Jacqueline S. Casey

Jacqueline Casey was a graphic designer best known for the posters she created for the Massachusetts Institute of Technology (MIT). Casey was born in 1927 in Quincy, Massachusetts. She studied for a Bachelor of Fine Arts degree in fashion design and illustration at the Massachusetts College of Art (MassArt), graduating in 1949. After graduating she had a number of jobs, including work in interior design and advertising. In 1955, she was recruited by fellow MassArt alumna Muriel Cooper to work at the Office of Publications at MIT.

Salvador Dali

Salvador Domingo Felipe Jacinto Dalí i Domènech, 1st Marqués de Dalí de Pubol (May 11, 1904 – January 23, 1989), known as Salvador Dalí, was a  Spanish surrealist painter born in Figueres, Spain. Dalí was a skilled draftsman, best known for the striking and bizarre images in his surrealist work. His painterly skills are often attributed to the influence of Renaissance masters.
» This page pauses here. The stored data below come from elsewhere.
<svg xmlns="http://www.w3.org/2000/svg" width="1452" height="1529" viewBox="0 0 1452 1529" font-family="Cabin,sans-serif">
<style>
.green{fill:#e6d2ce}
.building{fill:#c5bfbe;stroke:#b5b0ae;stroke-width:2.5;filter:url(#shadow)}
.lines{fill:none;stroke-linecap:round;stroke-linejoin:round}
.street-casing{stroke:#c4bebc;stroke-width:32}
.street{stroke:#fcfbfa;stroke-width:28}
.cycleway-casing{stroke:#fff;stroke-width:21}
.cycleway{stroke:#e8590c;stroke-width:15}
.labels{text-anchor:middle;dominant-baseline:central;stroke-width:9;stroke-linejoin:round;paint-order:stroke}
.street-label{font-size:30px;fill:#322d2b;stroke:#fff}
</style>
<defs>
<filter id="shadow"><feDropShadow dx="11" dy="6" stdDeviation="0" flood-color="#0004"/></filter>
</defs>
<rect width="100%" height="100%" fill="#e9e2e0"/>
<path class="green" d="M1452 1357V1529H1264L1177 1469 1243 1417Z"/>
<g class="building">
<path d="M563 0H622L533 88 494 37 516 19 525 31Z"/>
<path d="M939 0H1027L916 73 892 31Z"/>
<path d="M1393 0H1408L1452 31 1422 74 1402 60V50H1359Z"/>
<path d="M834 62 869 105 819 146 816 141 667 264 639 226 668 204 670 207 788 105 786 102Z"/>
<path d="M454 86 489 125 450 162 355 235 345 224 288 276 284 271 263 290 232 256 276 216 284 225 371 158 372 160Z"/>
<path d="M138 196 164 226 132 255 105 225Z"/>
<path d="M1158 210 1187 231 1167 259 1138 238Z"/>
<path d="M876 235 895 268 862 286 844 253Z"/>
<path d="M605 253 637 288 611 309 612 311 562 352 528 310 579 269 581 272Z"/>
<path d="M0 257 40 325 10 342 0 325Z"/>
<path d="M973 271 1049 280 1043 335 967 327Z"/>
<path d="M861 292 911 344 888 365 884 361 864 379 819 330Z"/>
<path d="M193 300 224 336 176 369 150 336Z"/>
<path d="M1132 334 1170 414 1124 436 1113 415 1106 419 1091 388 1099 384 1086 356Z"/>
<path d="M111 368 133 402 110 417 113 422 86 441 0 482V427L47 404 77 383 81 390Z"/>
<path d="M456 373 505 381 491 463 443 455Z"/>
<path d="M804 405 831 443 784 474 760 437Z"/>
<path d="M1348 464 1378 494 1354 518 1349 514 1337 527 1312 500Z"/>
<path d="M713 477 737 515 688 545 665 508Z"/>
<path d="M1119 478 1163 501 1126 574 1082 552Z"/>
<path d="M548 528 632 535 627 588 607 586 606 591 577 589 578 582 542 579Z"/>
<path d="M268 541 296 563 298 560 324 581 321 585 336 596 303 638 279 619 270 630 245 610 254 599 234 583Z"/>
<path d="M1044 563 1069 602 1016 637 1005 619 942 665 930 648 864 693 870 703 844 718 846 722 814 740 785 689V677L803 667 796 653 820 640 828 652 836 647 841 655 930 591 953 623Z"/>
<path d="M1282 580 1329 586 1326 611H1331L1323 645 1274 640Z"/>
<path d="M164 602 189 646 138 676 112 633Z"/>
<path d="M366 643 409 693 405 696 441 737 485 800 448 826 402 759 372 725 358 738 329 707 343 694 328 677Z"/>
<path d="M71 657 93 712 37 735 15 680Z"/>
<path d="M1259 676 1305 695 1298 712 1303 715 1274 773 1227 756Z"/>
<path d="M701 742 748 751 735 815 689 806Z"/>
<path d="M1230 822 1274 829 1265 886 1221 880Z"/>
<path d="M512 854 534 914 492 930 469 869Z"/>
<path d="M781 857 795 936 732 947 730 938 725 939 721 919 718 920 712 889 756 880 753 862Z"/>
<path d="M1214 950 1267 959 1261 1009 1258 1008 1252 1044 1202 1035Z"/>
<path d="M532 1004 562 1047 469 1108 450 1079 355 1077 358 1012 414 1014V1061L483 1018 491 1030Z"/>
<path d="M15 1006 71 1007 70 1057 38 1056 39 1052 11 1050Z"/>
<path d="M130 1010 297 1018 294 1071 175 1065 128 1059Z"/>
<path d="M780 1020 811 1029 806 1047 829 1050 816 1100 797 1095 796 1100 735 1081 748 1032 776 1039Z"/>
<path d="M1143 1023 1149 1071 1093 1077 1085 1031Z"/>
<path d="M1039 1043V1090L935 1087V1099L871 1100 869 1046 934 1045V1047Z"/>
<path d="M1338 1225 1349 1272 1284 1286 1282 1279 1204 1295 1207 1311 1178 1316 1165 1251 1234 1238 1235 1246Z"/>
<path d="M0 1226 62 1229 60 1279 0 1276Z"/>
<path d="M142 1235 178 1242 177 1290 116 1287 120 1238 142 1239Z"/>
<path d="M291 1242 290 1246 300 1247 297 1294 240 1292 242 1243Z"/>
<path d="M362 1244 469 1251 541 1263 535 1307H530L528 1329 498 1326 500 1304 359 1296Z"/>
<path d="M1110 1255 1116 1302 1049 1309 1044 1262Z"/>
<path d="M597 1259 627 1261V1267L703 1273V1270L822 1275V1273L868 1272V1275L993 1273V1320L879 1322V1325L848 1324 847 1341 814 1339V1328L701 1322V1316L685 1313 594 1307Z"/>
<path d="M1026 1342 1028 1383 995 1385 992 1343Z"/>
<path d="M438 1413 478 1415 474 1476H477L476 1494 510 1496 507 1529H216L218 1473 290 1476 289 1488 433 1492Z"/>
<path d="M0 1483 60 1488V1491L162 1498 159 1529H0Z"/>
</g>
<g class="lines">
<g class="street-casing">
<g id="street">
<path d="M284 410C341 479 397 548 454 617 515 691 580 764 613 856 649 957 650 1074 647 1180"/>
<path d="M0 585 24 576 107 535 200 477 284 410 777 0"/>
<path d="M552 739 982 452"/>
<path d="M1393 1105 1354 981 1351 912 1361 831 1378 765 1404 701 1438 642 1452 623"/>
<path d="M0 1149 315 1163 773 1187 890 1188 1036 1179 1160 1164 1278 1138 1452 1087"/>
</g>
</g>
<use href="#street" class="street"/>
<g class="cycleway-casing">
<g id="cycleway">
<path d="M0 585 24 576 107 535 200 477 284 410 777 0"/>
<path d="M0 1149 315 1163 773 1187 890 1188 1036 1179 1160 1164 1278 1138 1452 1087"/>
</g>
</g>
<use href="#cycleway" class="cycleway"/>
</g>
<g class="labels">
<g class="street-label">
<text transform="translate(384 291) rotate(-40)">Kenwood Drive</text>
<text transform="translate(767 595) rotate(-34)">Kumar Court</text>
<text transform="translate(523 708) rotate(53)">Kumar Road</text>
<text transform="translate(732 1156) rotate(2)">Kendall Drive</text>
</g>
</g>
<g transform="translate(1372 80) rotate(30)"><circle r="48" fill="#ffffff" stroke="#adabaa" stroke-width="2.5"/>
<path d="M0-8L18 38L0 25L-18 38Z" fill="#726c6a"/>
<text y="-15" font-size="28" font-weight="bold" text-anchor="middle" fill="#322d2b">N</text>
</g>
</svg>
His best known work, The Persistence of Memory, was completed in August 1931. Dalí’s expansive artistic repertoire included film, sculpture, and photography, in collaboration with a range of artists in a variety of media.

Andy Warhol

Andy Warhol was an American artist who was a leading figure in the visual art movement known as pop art. His works explore the relationship between artistic expression, celebrity culture and advertisement that flourished by the 1960s. After a successful career as a commercial illustrator, Warhol became a renowned and sometimes controversial artist. The Andy Warhol Museum in his native city, Pittsburgh, Pennsylvania, holds an extensive permanent collection of art and archives. It is the largest museum in the United States dedicated to a single artist. Warhol’s art used many types of media, including hand drawing, painting, printmaking, photography, and silk screening.